Excerpt to read START

Array indexing is used to access, retrieve, or modify individual elements stored in an array. Each element is identified by its position, known as an index, which allows direct access to the required value.
Accessing Elements with Indexes
Indexing is the most common way to retrieve values from an array. Each element has a position called an index, which allows you to access it directly without traversing the entire array.
import array
arr = array.array('i', [10, 20, 30, 40, 50])
print(arr[0])
print(arr[1])
print(arr[4])
Output
10 20 50
Explanation:
- arr[0] accesses the element at index 0, which is 10.
- arr[1] accesses the element at index 1, which is 20.
- arr[4] accesses the element at index 4, which is 50.
- Python arrays use zero-based indexing, so counting starts from 0.
Negative Indexing
Negative indexing allows you to access elements from the end of an array. It is useful when you need the last few elements and do not want to calculate the array length.
import array
arr = array.array('i', [10, 20, 30, 40, 50])
print(arr[-1])
print(arr[-2])
Output
50 40
Explanation:
- arr[-1] returns the last element of the array.
- arr[-2] returns the second-last element.
- Negative indexes start from the end, where -1 represents the last position.
Indexing in 2D Arrays
In a 2D array, data is organized in rows and columns. To access a specific value, you need to specify both the row index and the column index.
matrix = [[1, 2, 3],
[4, 5, 6],
[7, 8, 9]]
print(matrix[0][0])
print(matrix[1][2])
print(matrix[2][1])

Excerpt to read END
Data START

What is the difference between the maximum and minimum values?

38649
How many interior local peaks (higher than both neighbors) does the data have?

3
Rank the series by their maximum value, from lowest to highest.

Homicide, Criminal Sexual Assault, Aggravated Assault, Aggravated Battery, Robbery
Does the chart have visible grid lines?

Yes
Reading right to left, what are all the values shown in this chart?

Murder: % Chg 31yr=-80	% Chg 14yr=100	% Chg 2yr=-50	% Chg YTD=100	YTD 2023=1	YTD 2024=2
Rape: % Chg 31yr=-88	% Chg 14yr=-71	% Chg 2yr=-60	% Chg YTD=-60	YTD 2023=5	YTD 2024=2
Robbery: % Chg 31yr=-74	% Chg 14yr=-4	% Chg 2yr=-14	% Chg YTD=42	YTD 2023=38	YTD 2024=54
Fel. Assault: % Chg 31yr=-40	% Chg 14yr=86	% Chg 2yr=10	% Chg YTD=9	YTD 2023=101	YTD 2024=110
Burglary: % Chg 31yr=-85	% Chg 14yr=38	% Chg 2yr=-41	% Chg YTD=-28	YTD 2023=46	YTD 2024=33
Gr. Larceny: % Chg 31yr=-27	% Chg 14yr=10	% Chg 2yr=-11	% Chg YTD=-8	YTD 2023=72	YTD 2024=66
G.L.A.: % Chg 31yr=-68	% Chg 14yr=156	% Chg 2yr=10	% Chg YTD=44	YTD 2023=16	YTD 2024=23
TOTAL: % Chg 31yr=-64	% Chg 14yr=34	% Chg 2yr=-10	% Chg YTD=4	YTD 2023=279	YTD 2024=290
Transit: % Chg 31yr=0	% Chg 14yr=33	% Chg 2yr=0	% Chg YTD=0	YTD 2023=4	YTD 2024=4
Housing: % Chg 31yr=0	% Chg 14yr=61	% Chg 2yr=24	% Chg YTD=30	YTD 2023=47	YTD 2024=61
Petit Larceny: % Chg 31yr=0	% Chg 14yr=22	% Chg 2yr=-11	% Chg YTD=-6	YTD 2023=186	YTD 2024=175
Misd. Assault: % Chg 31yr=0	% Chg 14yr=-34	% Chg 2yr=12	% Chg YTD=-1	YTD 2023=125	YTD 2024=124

Data END

What is being asked: Copy out the array indexing page, starting at the words "- Python arrays" and stopping after "the second-last element.", with "returns" swapped for "gives".

Worked solution:
- Python arrays use zero-based indexing, so counting starts from 0.
Negative Indexing
Negative indexing allows you to access elements from the end of an array. It is useful when you need the last few elements and do not want to calculate the array length.
import array
arr = array.array('i', [10, 20, 30, 40, 50])
print(arr[-1])
print(arr[-2])
Output
50 40
Explanation:
- arr[-1] gives the last element of the array.
- arr[-2] gives the second-last element.